Stored data entries
* * *

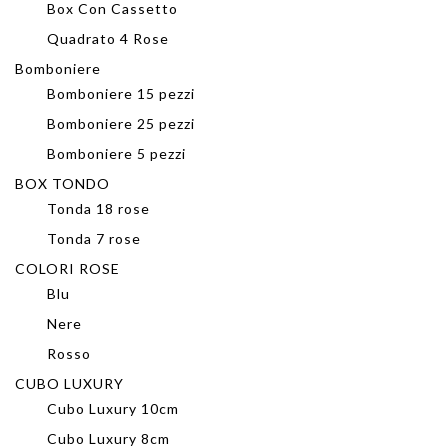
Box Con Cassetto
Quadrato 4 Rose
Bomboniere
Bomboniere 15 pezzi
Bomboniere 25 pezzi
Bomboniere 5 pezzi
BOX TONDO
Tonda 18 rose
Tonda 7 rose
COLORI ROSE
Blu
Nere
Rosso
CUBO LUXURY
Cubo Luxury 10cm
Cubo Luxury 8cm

* * *

__DIRECTIONS FOR THIS TASK__
Reproduce the whole of the data, word for word, and omit its pictures.

__TASK OUTPUT__
Box Con Cassetto
Quadrato 4 Rose
Bomboniere
Bomboniere 15 pezzi
Bomboniere 25 pezzi
Bomboniere 5 pezzi
BOX TONDO
Tonda 18 rose
Tonda 7 rose
COLORI ROSE
Blu
Nere
Rosso
CUBO LUXURY
Cubo Luxury 10cm
Cubo Luxury 8cm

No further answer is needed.